In October Thiam embarked on the biggest overhaul of Credit Suisse in almost a decade. He has raised fresh equity from investors, increased its bet on wealth management, slimmed down its investment bank and cut jobs.

Just over four months on, many analysts are still unsure how Credit Suisse will hit growth targets, which include more than doubling Asia Pacific pretax income by 2018.

The bank posted a 2015 net loss of 2.94bn Swiss francs ($2.92bn), worse than the median estimate of a 2.12bn loss in a Reuters poll.

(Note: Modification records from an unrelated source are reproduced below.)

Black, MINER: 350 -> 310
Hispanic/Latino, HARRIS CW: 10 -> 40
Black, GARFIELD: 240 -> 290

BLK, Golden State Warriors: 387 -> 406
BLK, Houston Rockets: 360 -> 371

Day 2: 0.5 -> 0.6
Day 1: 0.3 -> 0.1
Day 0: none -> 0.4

As expected, it booked a goodwill impairment charge of 3.8bn francs in the fourth quarter as a result of the new strategic direction Thiam is pursuing.

The impairment was mostly related to the acquisition of Donaldson, Lufkin & Jenrette in 2000, it said.

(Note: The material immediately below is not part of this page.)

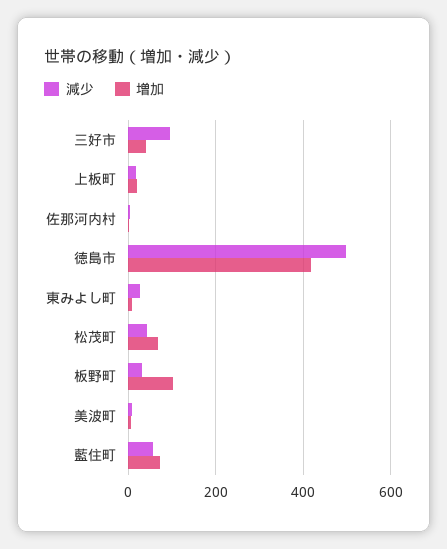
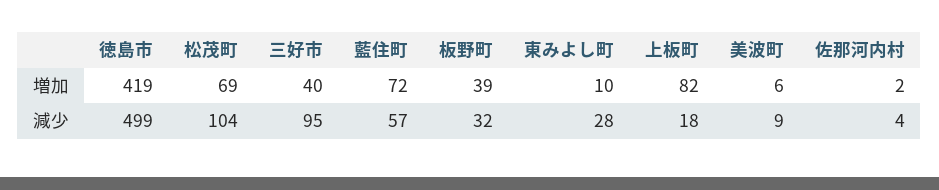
増加, 上板町: 20 -> 82
減少, 松茂町: 40 -> 104
増加, 板野町: 100 -> 39

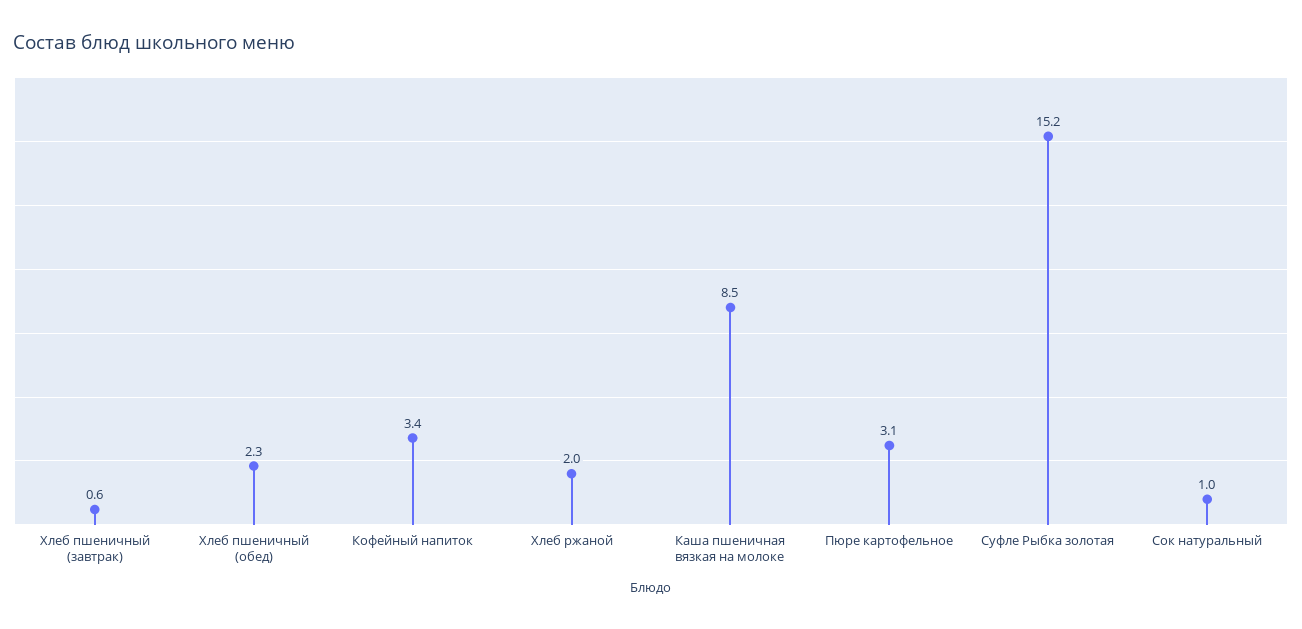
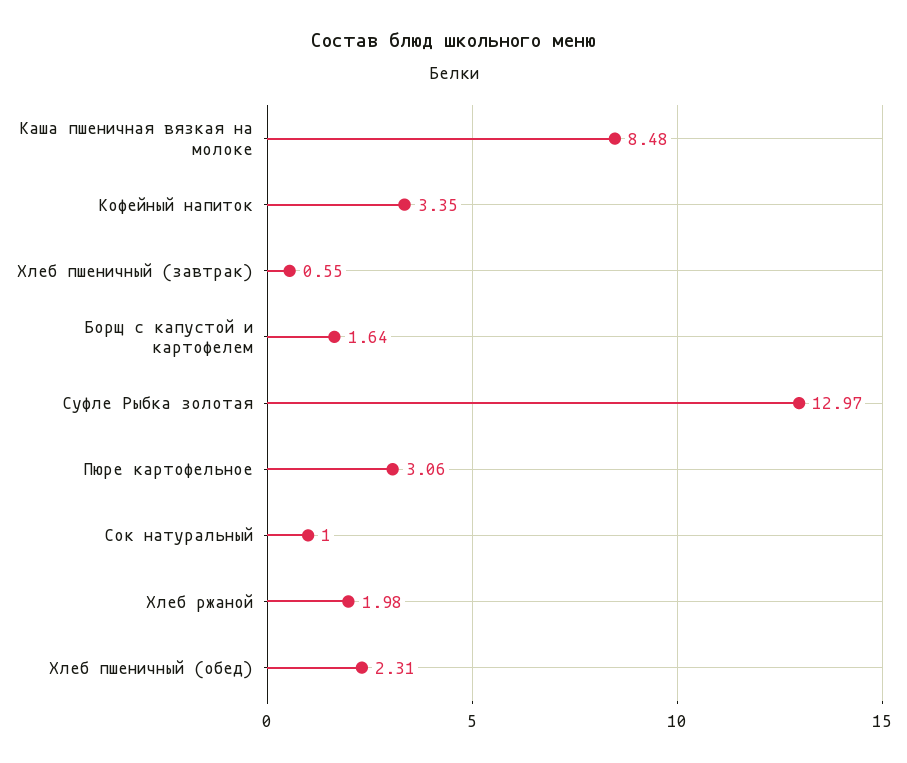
Суфле Рыбка золотая: 15.2 -> 12.97
Борщ с капустой и картофелем: none -> 1.64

JP Morgan Cazenove analysts called the results "very messy", noting an underlying loss before tax versus market expectations of a profit. The bank's common equity tier 1 capital ratio of 11.4pc also lagged consensus even after a 6bn franc capital raising last year, it noted.

Rival UBS this week announced its best annual results since 2010 but a surprise outflow of funds and weakening margins at its flagship wealth management business cast a shadow.

Credit Suisse said it had accelerated cost savings so that it had taken action on 34pc of the measures planned by 2018, or 1.2bn of the targeted 3.5bn francs.

However, the bank has not dispelled scepticism about its ability to meet its growth targets.

"Reaching the targets by 2018 seems more unrealistic than ever," analysts at Zuercher Kantonalbank said.